The city wasn’t planning to implement these policies, but was exploring all possible long-term conservation efforts, said Jody Hooks, director of the public works department.
The city in recent years had done a good job keeping pace with growing demand for water, according to city leaders. But, like the rest of the state, some are worried about what might happen if the demand one day outpaces the supply.
It was important to discuss steps the city might need to take to conserve more water in the future, Mayor Pat Hallisey said.
“Right now, plenty of water is coming through the Trinity River and getting to us,” Hallisey said. “But 50 years from now, it’s more questionable, because water is a finite resource. We have to prepare for what it might be like 50 years from now.”
Both statewide and in League City, projections have the population doubling over the next 25 years to 50 years, according to the Texas Living Waters Project, a collaboration effort of several state conservation organizations.

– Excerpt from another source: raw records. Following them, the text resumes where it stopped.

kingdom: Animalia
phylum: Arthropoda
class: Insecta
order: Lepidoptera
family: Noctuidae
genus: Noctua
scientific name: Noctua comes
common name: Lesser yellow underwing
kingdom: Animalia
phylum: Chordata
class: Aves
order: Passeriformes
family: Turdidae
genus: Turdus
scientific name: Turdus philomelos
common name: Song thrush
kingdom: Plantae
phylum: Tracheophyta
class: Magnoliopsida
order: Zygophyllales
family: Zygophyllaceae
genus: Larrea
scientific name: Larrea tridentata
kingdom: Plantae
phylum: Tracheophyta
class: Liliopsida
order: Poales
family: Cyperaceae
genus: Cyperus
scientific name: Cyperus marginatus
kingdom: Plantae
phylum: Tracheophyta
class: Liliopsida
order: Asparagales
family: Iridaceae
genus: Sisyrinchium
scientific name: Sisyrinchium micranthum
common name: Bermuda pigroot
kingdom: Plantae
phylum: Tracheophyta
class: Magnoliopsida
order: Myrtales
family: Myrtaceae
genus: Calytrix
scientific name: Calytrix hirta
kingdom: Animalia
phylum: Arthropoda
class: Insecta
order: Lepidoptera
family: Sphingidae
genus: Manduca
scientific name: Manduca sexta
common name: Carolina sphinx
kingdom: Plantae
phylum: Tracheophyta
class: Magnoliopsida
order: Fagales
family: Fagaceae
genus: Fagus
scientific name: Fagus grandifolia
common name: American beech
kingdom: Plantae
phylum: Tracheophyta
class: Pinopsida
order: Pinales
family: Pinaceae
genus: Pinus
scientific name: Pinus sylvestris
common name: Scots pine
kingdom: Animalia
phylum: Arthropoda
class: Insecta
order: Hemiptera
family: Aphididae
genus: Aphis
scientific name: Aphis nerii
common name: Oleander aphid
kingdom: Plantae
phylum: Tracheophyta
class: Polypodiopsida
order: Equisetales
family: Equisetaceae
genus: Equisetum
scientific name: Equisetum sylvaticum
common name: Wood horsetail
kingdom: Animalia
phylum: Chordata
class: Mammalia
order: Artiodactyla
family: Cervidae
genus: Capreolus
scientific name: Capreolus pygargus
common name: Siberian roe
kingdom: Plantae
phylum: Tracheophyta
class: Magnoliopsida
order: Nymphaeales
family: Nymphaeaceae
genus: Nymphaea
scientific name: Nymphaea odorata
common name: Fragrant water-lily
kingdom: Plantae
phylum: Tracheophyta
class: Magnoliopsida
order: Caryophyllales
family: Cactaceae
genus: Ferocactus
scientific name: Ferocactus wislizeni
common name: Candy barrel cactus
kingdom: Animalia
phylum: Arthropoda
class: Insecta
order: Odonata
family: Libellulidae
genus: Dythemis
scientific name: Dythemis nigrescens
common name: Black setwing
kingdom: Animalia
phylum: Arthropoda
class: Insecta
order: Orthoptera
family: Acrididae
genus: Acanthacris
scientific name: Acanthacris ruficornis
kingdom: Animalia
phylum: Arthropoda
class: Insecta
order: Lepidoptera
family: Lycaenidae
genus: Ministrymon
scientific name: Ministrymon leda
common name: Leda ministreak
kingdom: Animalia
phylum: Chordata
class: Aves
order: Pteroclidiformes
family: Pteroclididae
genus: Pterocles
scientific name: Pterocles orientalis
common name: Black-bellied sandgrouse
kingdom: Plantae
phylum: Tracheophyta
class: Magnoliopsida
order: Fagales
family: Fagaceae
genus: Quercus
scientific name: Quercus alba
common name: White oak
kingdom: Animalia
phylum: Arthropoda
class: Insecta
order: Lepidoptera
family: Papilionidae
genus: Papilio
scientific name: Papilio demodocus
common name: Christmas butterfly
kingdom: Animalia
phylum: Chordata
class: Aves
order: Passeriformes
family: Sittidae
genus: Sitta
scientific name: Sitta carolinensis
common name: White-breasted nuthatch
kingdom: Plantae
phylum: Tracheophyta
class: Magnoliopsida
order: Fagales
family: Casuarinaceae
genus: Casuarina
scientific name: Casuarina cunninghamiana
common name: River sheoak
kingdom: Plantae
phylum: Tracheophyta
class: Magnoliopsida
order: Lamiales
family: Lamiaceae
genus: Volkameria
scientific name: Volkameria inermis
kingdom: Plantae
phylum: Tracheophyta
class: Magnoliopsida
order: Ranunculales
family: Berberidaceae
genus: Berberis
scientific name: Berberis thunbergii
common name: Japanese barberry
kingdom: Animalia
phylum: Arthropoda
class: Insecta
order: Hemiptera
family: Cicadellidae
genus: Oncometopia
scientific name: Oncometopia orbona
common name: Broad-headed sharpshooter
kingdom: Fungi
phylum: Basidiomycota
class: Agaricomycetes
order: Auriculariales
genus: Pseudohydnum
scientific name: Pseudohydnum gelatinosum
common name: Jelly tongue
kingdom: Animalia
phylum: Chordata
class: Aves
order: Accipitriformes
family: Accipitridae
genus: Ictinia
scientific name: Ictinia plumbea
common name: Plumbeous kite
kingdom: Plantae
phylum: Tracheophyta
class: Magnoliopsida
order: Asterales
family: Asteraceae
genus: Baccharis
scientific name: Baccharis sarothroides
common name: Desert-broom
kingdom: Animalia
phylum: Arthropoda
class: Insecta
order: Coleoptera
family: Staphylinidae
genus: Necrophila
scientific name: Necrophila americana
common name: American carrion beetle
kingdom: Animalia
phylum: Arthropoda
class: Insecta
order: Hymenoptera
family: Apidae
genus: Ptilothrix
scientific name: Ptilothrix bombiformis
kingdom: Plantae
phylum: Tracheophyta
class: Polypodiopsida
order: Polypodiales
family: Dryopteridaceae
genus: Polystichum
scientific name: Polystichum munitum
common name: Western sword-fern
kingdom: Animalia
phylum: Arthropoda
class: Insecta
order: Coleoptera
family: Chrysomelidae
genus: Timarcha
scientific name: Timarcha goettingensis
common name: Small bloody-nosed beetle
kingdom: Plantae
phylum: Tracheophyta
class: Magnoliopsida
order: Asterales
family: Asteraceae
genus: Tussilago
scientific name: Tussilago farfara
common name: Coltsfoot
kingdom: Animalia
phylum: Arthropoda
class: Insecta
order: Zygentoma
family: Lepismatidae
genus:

For League City in particular, that will mean handling water demands for a city population that could rise above 200,000. League City’s population in January was 106,803, up from about 102,634 at the same time in 2017, officials said.
The city uses an average of about 10 million gallons of water a day, with a peak seasonal high of about 20 million gallons a day, Hooks said. Administrators are negotiating and planning for eventually increasing the capacity up to a total of 45 million gallons a day.
But digging deeper into those numbers shows the city could have room to conserve water in some areas.
“When you think about peak seasonal highs, you’re looking at anywhere from 40 to 50 percent of that being through irrigation,” Hooks said. “During a drought when things turn brown, that can increase water usage.”
Other cities around the state, such as Lubbock, Austin and Fort Worth, among others, have already instituted some form of watering restrictions, Hooks said. It’s important to remember that could include a wide gamut of policies, including seasonal limits, year-round restrictions and voluntary programs.
The state requires cities with more than 5,000 residents to submit conservation plans every five years, Hooks said.
League City’s includes plans to reduce the amount of water lost through leaks from 12 percent down to 11 percent by 2024, and 9 percent in 2029, records show.
The council approved the city’s last water conservation plan in 2014, officials said.
“I do think moving forward, we are taking care of water demands to buildout,” Hallisey said. “There is a plan, and it’s pretty detailed for water conservation.”